I’m in love. I’m in a new love relationship and it is sweet. In fact, it’s many things, like any relationship.
When I’m in love, I feel so alive, so full, so rich. In making love with this new love, I’m being asked to open my heart and body to an ever deepening experience of vulnerability and tenderness. I’m being asked to savor life through this body, and to trust that, even though being in this woman’s body feels exceedingly vulnerable, there is also a gorgeous richness and ripeness available to me precisely because I am alive in this female body.
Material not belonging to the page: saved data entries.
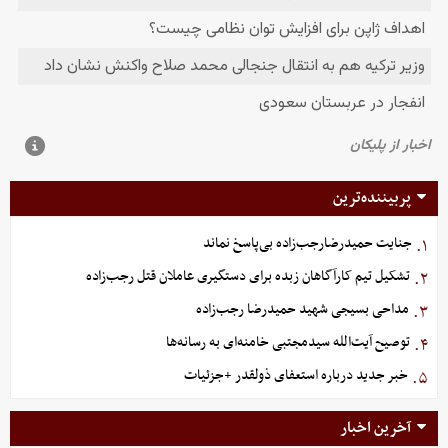
پربیننده‌ترین
جنایت حمیدرضارجب‌زاده بی‌پاسخ نماند
۱.
تشکیل تیم کارآگاهان زبده برای دستگیری عاملان قتل رجب‌زاده
۲.
مداحی بسیجی شهید حمیدرضا رجب‌زاده
۳.
توصیح آیت‌الله سیدمجتبی خامنه‌ای به رسانه‌ها
۴.
خبر جدید درباره استعفای ذولقدر +جزئیات
۵.
آخرین اخبار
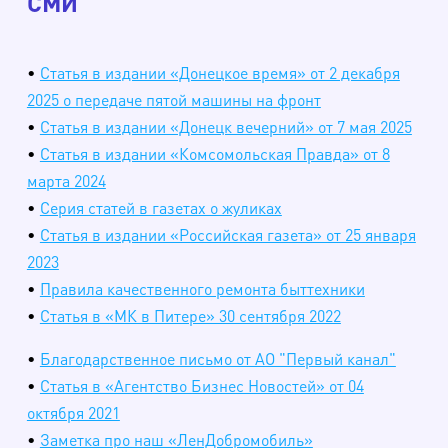
СМИ
•
Статья в издании «Донецкое время» от 2 декабря
2025 о передаче пятой машины на фронт
•
Статья в издании «Донецк вечерний» от 7 мая 2025
•
Статья в издании «Комсомольская Правда» от 8
марта 2024
•
Cерия статей в газетах о жуликах
•
Статья в издании «Российская газета» от 25 января
2023
•
Правила качественного ремонта быттехники
•
Статья в «МК в Питере» 30 сентября 2022
•
Благодарственное письмо от АО "Первый канал"
•
Статья в «Агентство Бизнес Новостей» от 04
октября 2021
•
Заметка про наш «ЛенДобромобиль»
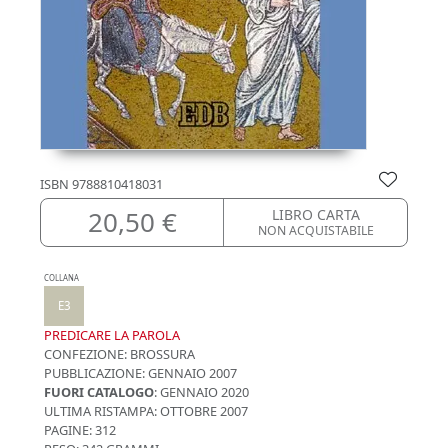
ISBN
9788810418031
20,50 €
LIBRO CARTA
NON ACQUISTABILE
COLLANA
E3
PREDICARE LA PAROLA
CONFEZIONE:
BROSSURA
PUBBLICAZIONE:
GENNAIO 2007
FUORI CATALOGO
: GENNAIO 2020
ULTIMA RISTAMPA:
OTTOBRE 2007
PAGINE: 312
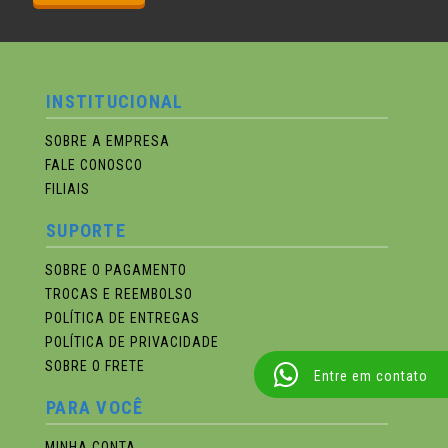
INSTITUCIONAL
SOBRE A EMPRESA
FALE CONOSCO
FILIAIS
SUPORTE
SOBRE O PAGAMENTO
TROCAS E REEMBOLSO
POLÍTICA DE ENTREGAS
POLÍTICA DE PRIVACIDADE
SOBRE O FRETE
Entre em contato
PARA VOCÊ
MINHA CONTA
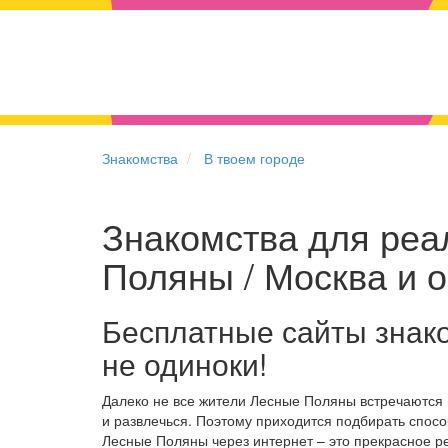
Знакомства
В твоем городе
Знакомства для реа
Поляны / Москва и 
Бесплатные сайты знак
не одиноки!
Далеко не все жители Лесные Поляны встречаются 
и развлечься. Поэтому приходится подбирать спосо
Лесные Поляны через интернет – это прекрасное 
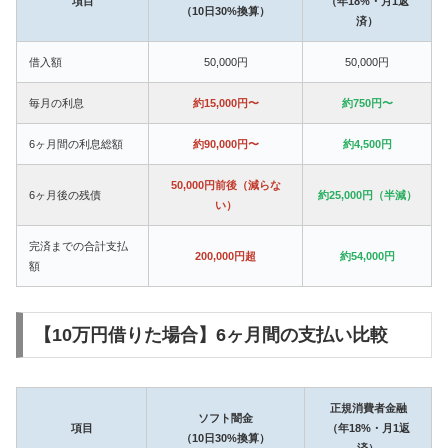
項目
（年18%・月1返
（10日30%換算）
済）
借入額
50,000円
50,000円
毎月の利息
約15,000円〜
約750円〜
6ヶ月間の利息総額
約90,000円〜
約4,500円
50,000円前後（減らな
6ヶ月後の残債
約25,000円（半減）
い）
完済までの合計支払
200,000円超
約54,000円
額
【10万円借りた場合】6ヶ月間の支払い比較
正規消費者金融
ソフト闇金
項目
（年18%・月1返
（10日30%換算）
済）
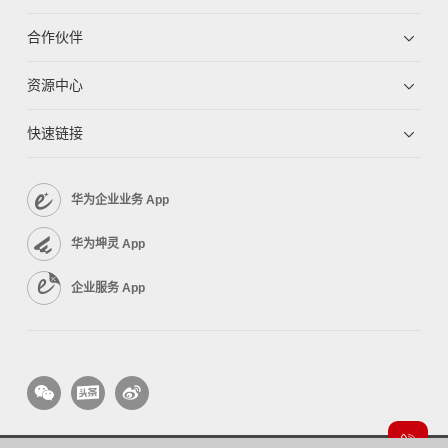
合作伙伴
资源中心
快速链接
华为企业业务 App
华为坤灵 App
企业服务 App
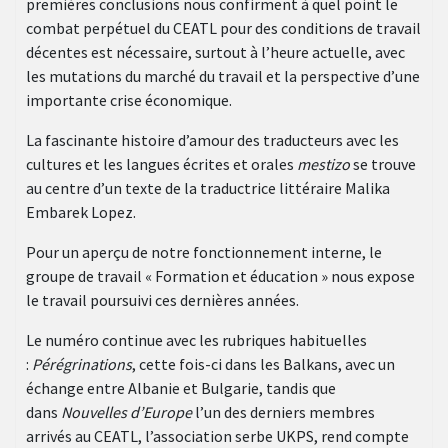
premières conclusions nous confirment à quel point le
combat perpétuel du CEATL pour des conditions de travail
décentes est nécessaire, surtout à l’heure actuelle, avec
les mutations du marché du travail et la perspective d’une
importante crise économique.
La fascinante histoire d’amour des traducteurs avec les
cultures et les langues écrites et orales
mestizo
se trouve
au centre d’un texte de la traductrice littéraire Malika
Embarek Lopez.
Pour un aperçu de notre fonctionnement interne, le
groupe de travail « Formation et éducation » nous expose
le travail poursuivi ces dernières années.
Le numéro continue avec les rubriques habituelles
:
Pérégrinations
, cette fois-ci dans les Balkans, avec un
échange entre Albanie et Bulgarie, tandis que
dans
Nouvelles d’Europe
l’un des derniers membres
arrivés au CEATL, l’association serbe UKPS, rend compte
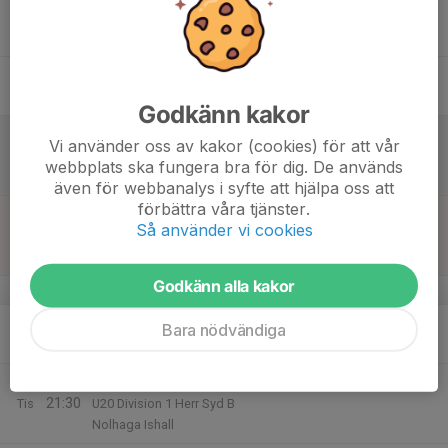
16
20:15
Träning
21:15
Tor
Ishallen Nittorp
17
Fre
Godkänn kakor
18
14:00
Match mot Grästorps IK
Vi använder oss av kakor (cookies) för att vår
16:00
Lör
U20 Division 1 Herr Syd B
webbplats ska fungera bra för dig. De används
Åse & Viste Arena
även för webbanalys i syfte att hjälpa oss att
förbättra våra tjänster.
19
11:10
Match mot IFK Falköping IK/Tidaholms HF
Så använder vi cookies
13:10
Sön
U18 Division 2 Herr Syd B
Odenrinken
Godkänn alla kakor
v.43
20
18:00
Träning
Bara nödvändiga
19:00
Mån
Ishallen Nittorp
21
19:30
Match mot Sörhaga/Alingsås HK
21:30
Tis
U20 Division 1 Herr Syd B
Nolhaga Ishall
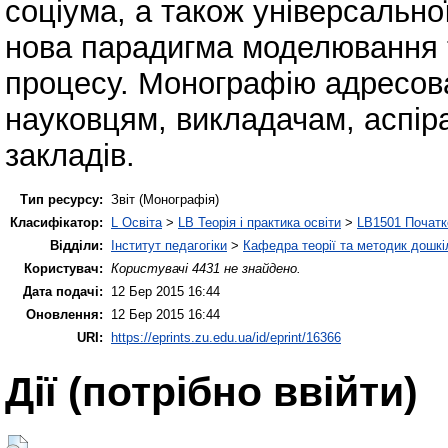
соціума, а також універсально
нова парадигма моделювання т
процесу. Монографію адресова
науковцям, викладачам, аспір
закладів.
Тип ресурсу:
Звіт (Монографія)
Класифікатор:
L Освіта
>
LB Теорія і практика освіти
>
LB1501 Початк
Відділи:
Інститут педагогіки
>
Кафедра теорії та методик дошкіл
Користувач:
Користувачі 4431 не знайдено.
Дата подачі:
12 Бер 2015 16:44
Оновлення:
12 Бер 2015 16:44
URI:
https://eprints.zu.edu.ua/id/eprint/16366
Дії ​​(потрібно ввійти)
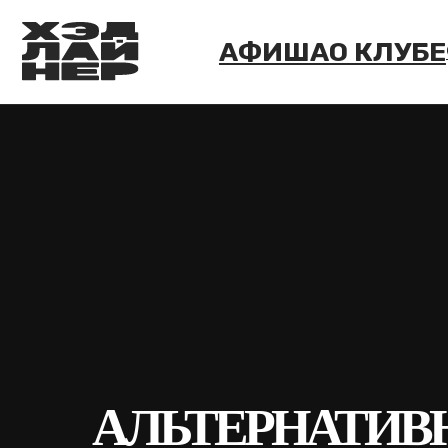
АФИША
О КЛУБЕ
ФОРМ
АЛЬТЕРНАТИВ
This is the edge I’ve always felt as a woman – the edge between the possibility of living a life of deep-feeling and sensuality, the full expression of eroticism, and the vulnerability that seems to be inherent in living life in a woman’s body – a body in which we receive our lover into ourselves. I don’t know about you, but to me this edge is where aliveness happens, where the rawness of life touches me in a most human way.
I suppose it is much like a flower. When petals open to the sun, the flower shows its most tender and vulnerable places, and it is in this opening to life that we get to experience the full, rich beauty of the flower. I have a not-so-secret love affair with flowers, for just this reason. I am drawn into them because of the stark contrast between their softness and the harsh world in which they grow. They are both luminous and numinous, one of the most beautiful examples of the ephemeral nature of life here on earth.
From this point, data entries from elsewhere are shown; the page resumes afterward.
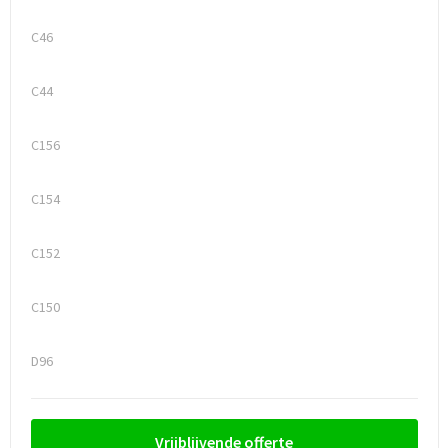
C46
C44
C156
C154
C152
C150
D96
Vrijblijvende offerte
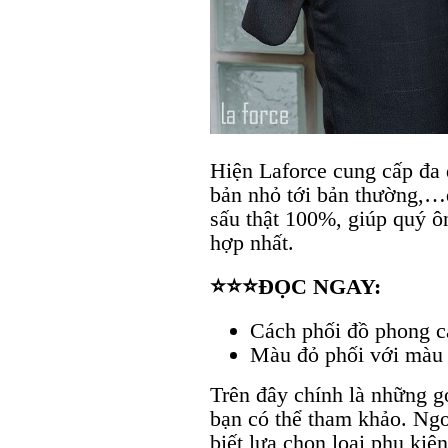
Hiện Laforce cung cấp đa 
bản nhỏ tới bản thường,…đ
sấu thật 100%, giúp quý ô
hợp nhất.
⭐⭐⭐ĐỌC NGAY:
Cách phối đồ phong cá
Màu đỏ phối với màu 
Trên đây chính là những g
bạn có thể tham khảo. Ngo
biết lựa chọn loại phụ kiệ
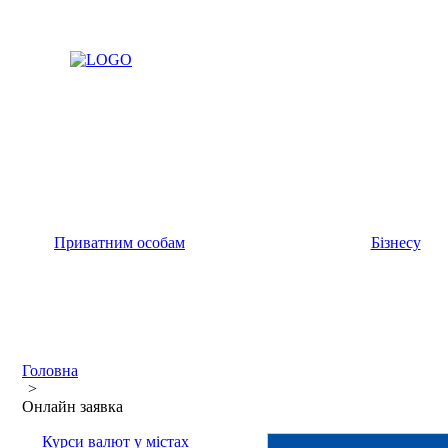
Приватним особам
Бізнесу
Головна
>
Онлайн заявка
Курси валют у містах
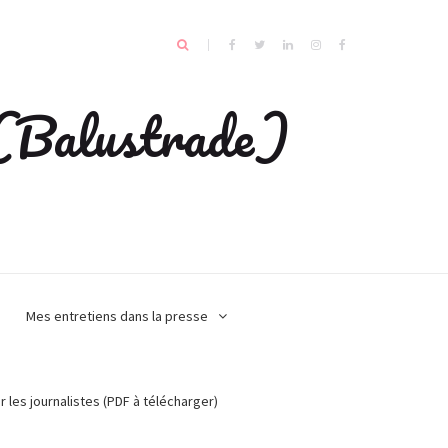
e (Balustrade)
Mes entretiens dans la presse
r les journalistes (PDF à télécharger)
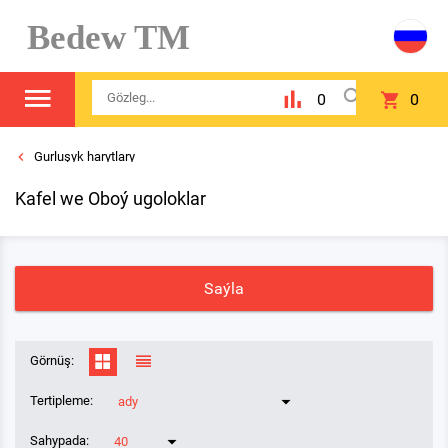
Bedew TM
0
0
Gurluşyk harytlary
Kafel we Oboý ugoloklar
Saýla
Görnüş:
Tertipleme:
ady
Sahypada:
40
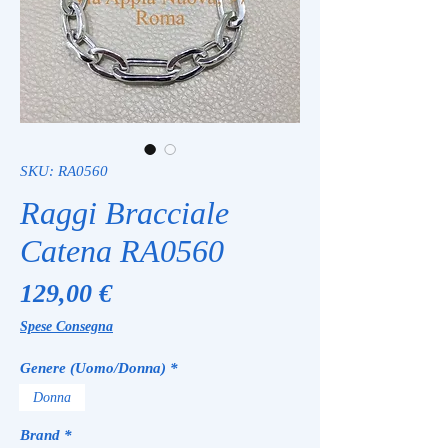
SKU: RA0560
Raggi Bracciale
Catena RA0560
Prezzo
129,00 €
Spese Consegna
Genere (Uomo/Donna)
*
Donna
Brand
*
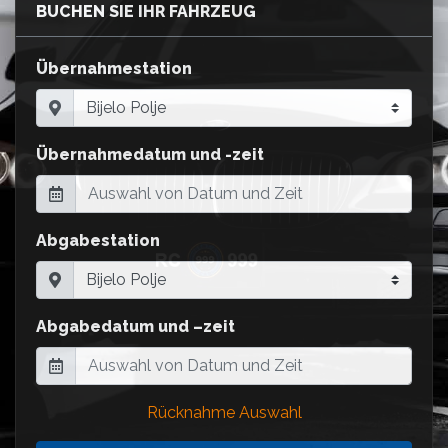
BUCHEN SIE IHR FAHRZEUG
Übernahmestation
Übernahmedatum und -zeit
Abgabestation
Abgabedatum und –zeit
Rücknahme Auswahl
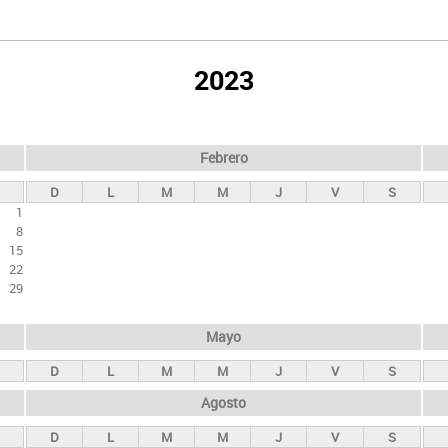
2023
Febrero
D
L
M
M
J
V
S
1
8
15
22
29
Mayo
D
L
M
M
J
V
S
Agosto
D
L
M
M
J
V
S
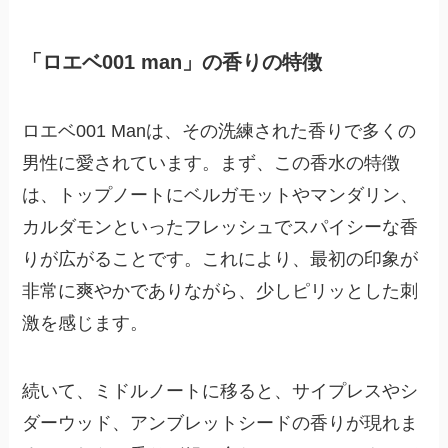
「ロエベ001 man」の香りの特徴
ロエベ001 Manは、その洗練された香りで多くの
男性に愛されています。まず、この香水の特徴
は、トップノートにベルガモットやマンダリン、
カルダモンといったフレッシュでスパイシーな香
りが広がることです。これにより、最初の印象が
非常に爽やかでありながら、少しピリッとした刺
激を感じます。
続いて、ミドルノートに移ると、サイプレスやシ
ダーウッド、アンブレットシードの香りが現れま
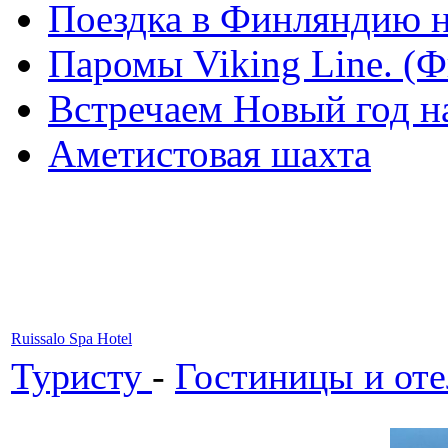
Поездка в Финляндию н
Паромы Viking Line. (
Встречаем Новый год н
Аметистовая шахта
Ruissalo Spa Hotel
Туристу
-
Гостиницы и от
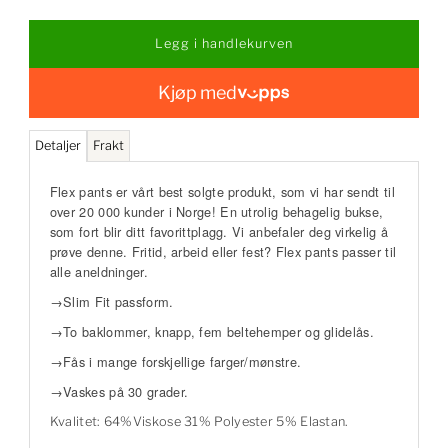
Kjøp med
Detaljer
Frakt
Flex pants er vårt best solgte produkt, som vi har sendt til
over 20 000 kunder i Norge! En utrolig behagelig bukse,
som fort blir ditt favorittplagg. Vi anbefaler deg virkelig å
prøve denne. Fritid, arbeid eller fest? Flex pants passer til
alle aneldninger.
→Slim Fit passform.
→To baklommer, knapp, fem beltehemper og glidelås.
→Fås i mange forskjellige farger/mønstre.
→Vaskes på 30 grader.
Kvalitet: 64%Viskose 31% Polyester 5% Elastan.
As I deepen into my new lover, I am beginning to open, a little more willingly each day, to feeling this ephemeral experience of life, knowing that this, too, won’t last forever. Every relationship ends at some point. As I learn to trust what my lover offers me each day, I also open to the realization that I have just as much to offer to my lover and there is no point in holding back my gifts.
This is the exchange of giving and receiving that love and life are truly about. It isn’t about staying open all the time; rather it is tuning into the dance of the heart that opens and closes, into the breath that comes and goes, into the rhythms of the moon that waxes and wanes.
To open in this way, I’m having to question many of the beliefs I’ve held about the nature of exchange, the exchange inherent in giving and receiving. I’ve had deep fears that I would have to give so much away in order to receive; that receiving put me in a position of weakness; that I was a better person if I gave more than I got; that I had to earn everything I was offered; and that all some people want to do is take.
All of these beliefs cause me to see the world in a way that is distorted, and that causes me to not trust others or my own natural neediness as a human being. They caused me not to trust life, itself.
When we create and express and share this prosperity with the world through our work and love, we come into flow, the flow of eroticism in a physical world that is alive and pulsing with abundant prosperity.
Yes, life, itself, is my new love. Life is teaching me how to receive and in this teaching, I am learning how to give in a healthier way. This is the most erotic, sensual, sexual dance I’ve danced. Life is in a constant state of arousal, constantly in the arc of orgasm, coming into being, letting go into death.
Here, in this dance, I’m discovering prosperity, for what could be a more prosperous life that living the full arc of creation – both many, many times, and one big long arc of a life fully lived, fully alive?
Here, in this dance, I’m really discovering how to be fully in relationship with myself, finding the dance of the feminine and masculine with me, the giving and receiving, the pulsing out and the drawing into.
I’m not saying it is easy, nor that I do it perfectly. But I am learning to come back to the dance. To open once again. To say yes to this lover.
Can you feel it? Can you feel this arc of orgasm in your own life? This is a kind of prosperity that can never be taken away, can never be lost, can never lose its sheen in the light of your own heart and soul. The abundance of life is all around us, an abundance that lives and dies, comes and goes. None of it is ours, nor was it ever ours. We neither deserve it, nor do we not deserve it. It is life. Giving and receiving allows us to participate in this flow for as long as we are here. That, in itself, is enough.